• _Assignment_: From the records below, give the number of lines that include the word "result". Add no other words.

• _Task material_:
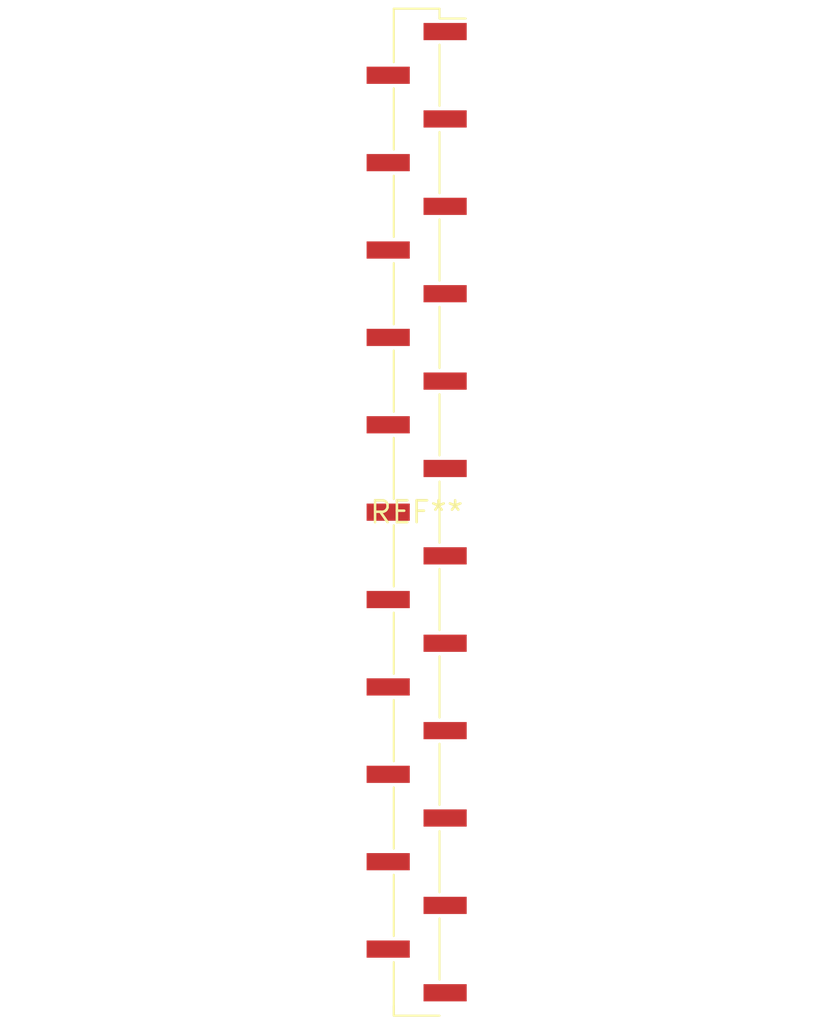
<source format=kicad_pcb>
(kicad_pcb (version 20240108) (generator pcbnew)

  (general
    (thickness 1.6)
  )

  (paper "A4")
  (layers
    (0 "F.Cu" signal)
    (31 "B.Cu" signal)
    (32 "B.Adhes" user "B.Adhesive")
    (33 "F.Adhes" user "F.Adhesive")
    (34 "B.Paste" user)
    (35 "F.Paste" user)
    (36 "B.SilkS" user "B.Silkscreen")
    (37 "F.SilkS" user "F.Silkscreen")
    (38 "B.Mask" user)
    (39 "F.Mask" user)
    (40 "Dwgs.User" user "User.Drawings")
    (41 "Cmts.User" user "User.Comments")
    (42 "Eco1.User" user "User.Eco1")
    (43 "Eco2.User" user "User.Eco2")
    (44 "Edge.Cuts" user)
    (45 "Margin" user)
    (46 "B.CrtYd" user "B.Courtyard")
    (47 "F.CrtYd" user "F.Courtyard")
    (48 "B.Fab" user)
    (49 "F.Fab" user)
    (50 "User.1" user)
    (51 "User.2" user)
    (52 "User.3" user)
    (53 "User.4" user)
    (54 "User.5" user)
    (55 "User.6" user)
    (56 "User.7" user)
    (57 "User.8" user)
    (58 "User.9" user)
  )

  (setup
    (pad_to_mask_clearance 0)
    (pcbplotparams
      (layerselection 0x00010fc_ffffffff)
      (plot_on_all_layers_selection 0x0000000_00000000)
      (disableapertmacros false)
      (usegerberextensions false)
      (usegerberattributes false)
      (usegerberadvancedattributes false)
      (creategerberjobfile false)
      (dashed_line_dash_ratio 12.000000)
      (dashed_line_gap_ratio 3.000000)
      (svgprecision 4)
      (plotframeref false)
      (viasonmask false)
      (mode 1)
      (useauxorigin false)
      (hpglpennumber 1)
      (hpglpenspeed 20)
      (hpglpendiameter 15.000000)
      (dxfpolygonmode false)
      (dxfimperialunits false)
      (dxfusepcbnewfont false)
      (psnegative false)
      (psa4output false)
      (plotreference false)
      (plotvalue false)
      (plotinvisibletext false)
      (sketchpadsonfab false)
      (subtractmaskfromsilk false)
      (outputformat 1)
      (mirror false)
      (drillshape 1)
      (scaleselection 1)
      (outputdirectory "")
    )
  )

  (net 0 "")

  (footprint "PinHeader_1x23_P2.54mm_Vertical_SMD_Pin1Right" (layer "F.Cu") (at 0 0))

)

</source>
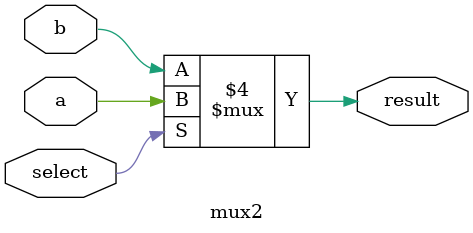
<source format=v>
module mux1(a,b,select,result);
   input a;
   input b;
   input select;
   output result;

   assign result = (select) ? b : a;
endmodule

module mux2(a,b,select,result);
   input a;
   input b;
   input select;
   output result;

   reg result;
   always @(a or b or select)
     begin
       if(select == 0)
         result =  b;
       else
         result = a;
     end
endmodule

</source>
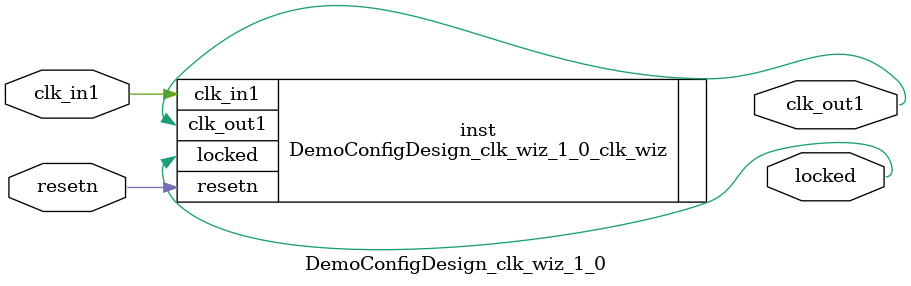
<source format=v>


`timescale 1ps/1ps

(* CORE_GENERATION_INFO = "DemoConfigDesign_clk_wiz_1_0,clk_wiz_v5_4_2_0,{component_name=DemoConfigDesign_clk_wiz_1_0,use_phase_alignment=true,use_min_o_jitter=false,use_max_i_jitter=false,use_dyn_phase_shift=false,use_inclk_switchover=false,use_dyn_reconfig=false,enable_axi=0,feedback_source=FDBK_AUTO,PRIMITIVE=MMCM,num_out_clk=1,clkin1_period=10.000,clkin2_period=10.000,use_power_down=false,use_reset=true,use_locked=true,use_inclk_stopped=false,feedback_type=SINGLE,CLOCK_MGR_TYPE=NA,manual_override=false}" *)

module DemoConfigDesign_clk_wiz_1_0 
 (
  // Clock out ports
  output        clk_out1,
  // Status and control signals
  input         resetn,
  output        locked,
 // Clock in ports
  input         clk_in1
 );

  DemoConfigDesign_clk_wiz_1_0_clk_wiz inst
  (
  // Clock out ports  
  .clk_out1(clk_out1),
  // Status and control signals               
  .resetn(resetn), 
  .locked(locked),
 // Clock in ports
  .clk_in1(clk_in1)
  );

endmodule

</source>
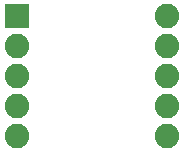
<source format=gbs>
G75*
%MOIN*%
%OFA0B0*%
%FSLAX24Y24*%
%IPPOS*%
%LPD*%
%AMOC8*
5,1,8,0,0,1.08239X$1,22.5*
%
%ADD10C,0.0820*%
%ADD11R,0.0820X0.0820*%
D10*
X000650Y000800D03*
X000650Y001800D03*
X000650Y002800D03*
X000650Y003800D03*
X005650Y003800D03*
X005650Y002800D03*
X005650Y001800D03*
X005650Y000800D03*
X005650Y004800D03*
D11*
X000650Y004800D03*
M02*

</source>
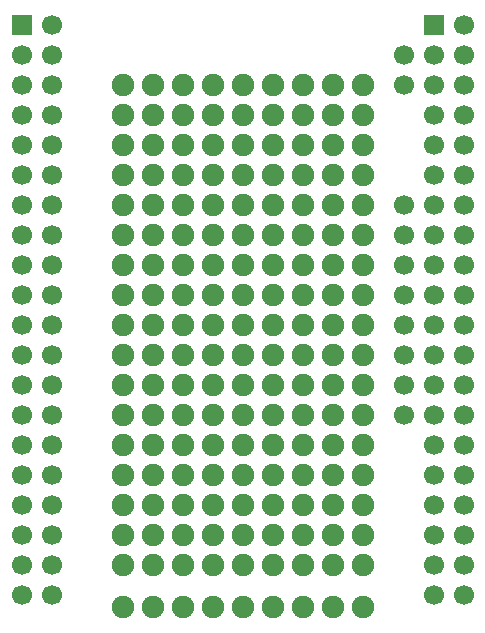
<source format=gbr>
G04 DipTrace 3.0.0.1*
G04 BottomMask.gbr*
%MOIN*%
G04 #@! TF.FileFunction,Soldermask,Bot*
G04 #@! TF.Part,Single*
%ADD18C,0.066929*%
%ADD19C,0.066929*%
%ADD31R,0.066929X0.066929*%
%ADD34C,0.074803*%
%ADD35C,0.074803*%
%FSLAX26Y26*%
G04*
G70*
G90*
G75*
G01*
G04 BotMask*
%LPD*%
D35*
X1010630Y605118D3*
D34*
X910630D3*
X1010630Y705118D3*
X910630D3*
X1010630Y805118D3*
X910630D3*
X1010630Y905118D3*
X910630D3*
X1010630Y1005118D3*
X910630D3*
X1010630Y1105118D3*
X910630D3*
X1010630Y1205118D3*
X910630D3*
X1010630Y1305118D3*
X910630D3*
X1010630Y1405118D3*
X910630D3*
X1010630Y1505118D3*
X910630D3*
X1010630Y1605118D3*
X910630D3*
X1010630Y1705118D3*
X910630D3*
X1010630Y1805118D3*
X910630D3*
X1010630Y1905118D3*
X910630D3*
X1010630Y2005118D3*
X910630D3*
X1010630Y2105118D3*
X910630D3*
X1010630Y2205118D3*
X910630D3*
X810630Y605118D3*
Y705118D3*
Y805118D3*
Y905118D3*
Y1005118D3*
Y1105118D3*
Y1205118D3*
Y1305118D3*
Y1405118D3*
Y1505118D3*
Y1605118D3*
Y1705118D3*
Y1805118D3*
Y1905118D3*
Y2005118D3*
Y2105118D3*
Y2205118D3*
D35*
X1310630Y605118D3*
D34*
X1210630D3*
X1310630Y705118D3*
X1210630D3*
X1310630Y805118D3*
X1210630D3*
X1310630Y905118D3*
X1210630D3*
X1310630Y1005118D3*
X1210630D3*
X1310630Y1105118D3*
X1210630D3*
X1310630Y1205118D3*
X1210630D3*
X1310630Y1305118D3*
X1210630D3*
X1310630Y1405118D3*
X1210630D3*
X1310630Y1505118D3*
X1210630D3*
X1310630Y1605118D3*
X1210630D3*
X1310630Y1705118D3*
X1210630D3*
X1310630Y1805118D3*
X1210630D3*
X1310630Y1905118D3*
X1210630D3*
X1310630Y2005118D3*
X1210630D3*
X1310630Y2105118D3*
X1210630D3*
X1310630Y2205118D3*
X1210630D3*
X1110630Y605118D3*
Y705118D3*
Y805118D3*
Y905118D3*
Y1005118D3*
Y1105118D3*
Y1205118D3*
Y1305118D3*
Y1405118D3*
Y1505118D3*
Y1605118D3*
Y1705118D3*
Y1805118D3*
Y1905118D3*
Y2005118D3*
Y2105118D3*
Y2205118D3*
D35*
X1610630Y605118D3*
D34*
X1510630D3*
X1610630Y705118D3*
X1510630D3*
X1610630Y805118D3*
X1510630D3*
X1610630Y905118D3*
X1510630D3*
X1610630Y1005118D3*
X1510630D3*
X1610630Y1105118D3*
X1510630D3*
X1610630Y1205118D3*
X1510630D3*
X1610630Y1305118D3*
X1510630D3*
X1610630Y1405118D3*
X1510630D3*
X1610630Y1505118D3*
X1510630D3*
X1610630Y1605118D3*
X1510630D3*
X1610630Y1705118D3*
X1510630D3*
X1610630Y1805118D3*
X1510630D3*
X1610630Y1905118D3*
X1510630D3*
X1610630Y2005118D3*
X1510630D3*
X1610630Y2105118D3*
X1510630D3*
X1610630Y2205118D3*
X1510630D3*
X1410630Y605118D3*
Y705118D3*
Y805118D3*
Y905118D3*
Y1005118D3*
Y1105118D3*
Y1205118D3*
Y1305118D3*
Y1405118D3*
Y1505118D3*
Y1605118D3*
Y1705118D3*
Y1805118D3*
Y1905118D3*
Y2005118D3*
Y2105118D3*
Y2205118D3*
D18*
X1748032Y2305118D3*
D34*
X1010630Y466929D3*
D18*
X1748032Y2205118D3*
D34*
X910630Y466929D3*
D18*
X1748032Y1605118D3*
D34*
X810630Y466929D3*
D18*
X1748032Y1505118D3*
D34*
X1310630Y466929D3*
D18*
X1748032Y1405118D3*
D34*
X1210630Y466929D3*
D18*
X1748032Y1305118D3*
D34*
X1110630Y466929D3*
D18*
X1748032Y1805118D3*
D34*
X1610630Y466929D3*
D18*
X1748032Y1705118D3*
D34*
X1510630Y466929D3*
D18*
X1748032Y1205118D3*
D34*
X1410630Y466929D3*
D18*
X1748032Y1105118D3*
D31*
X473229Y2405118D3*
D19*
X573229D3*
X473229Y2305118D3*
X573229D3*
X473229Y2205118D3*
X573229D3*
X473229Y2105118D3*
X573229D3*
X473229Y2005118D3*
X573229D3*
X473229Y1905118D3*
X573229D3*
X473229Y1805118D3*
X573229D3*
X473229Y1705118D3*
X573229D3*
X473229Y1605118D3*
X573229D3*
X473229Y1505118D3*
X573229D3*
X473229Y1405118D3*
X573229D3*
X473229Y1305118D3*
X573229D3*
X473229Y1205118D3*
X573229D3*
X473229Y1105118D3*
X573229D3*
X473229Y1005118D3*
X573229D3*
X473229Y905118D3*
X573229D3*
X473229Y805118D3*
X573229D3*
X473229Y705118D3*
X573229D3*
X473229Y605118D3*
X573229D3*
X473229Y505118D3*
X573229D3*
D31*
X1848032Y2405118D3*
D19*
X1948032D3*
X1848032Y2305118D3*
X1948032D3*
X1848032Y2205118D3*
X1948032D3*
X1848032Y2105118D3*
X1948032D3*
X1848032Y2005118D3*
X1948032D3*
X1848032Y1905118D3*
X1948032D3*
X1848032Y1805118D3*
X1948032D3*
X1848032Y1705118D3*
X1948032D3*
X1848032Y1605118D3*
X1948032D3*
X1848032Y1505118D3*
X1948032D3*
X1848032Y1405118D3*
X1948032D3*
X1848032Y1305118D3*
X1948032D3*
X1848032Y1205118D3*
X1948032D3*
X1848032Y1105118D3*
X1948032D3*
X1848032Y1005118D3*
X1948032D3*
X1848032Y905118D3*
X1948032D3*
X1848032Y805118D3*
X1948032D3*
X1848032Y705118D3*
X1948032D3*
X1848032Y605118D3*
X1948032D3*
X1848032Y505118D3*
X1948032D3*
M02*

</source>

• _Solved exercise_: 8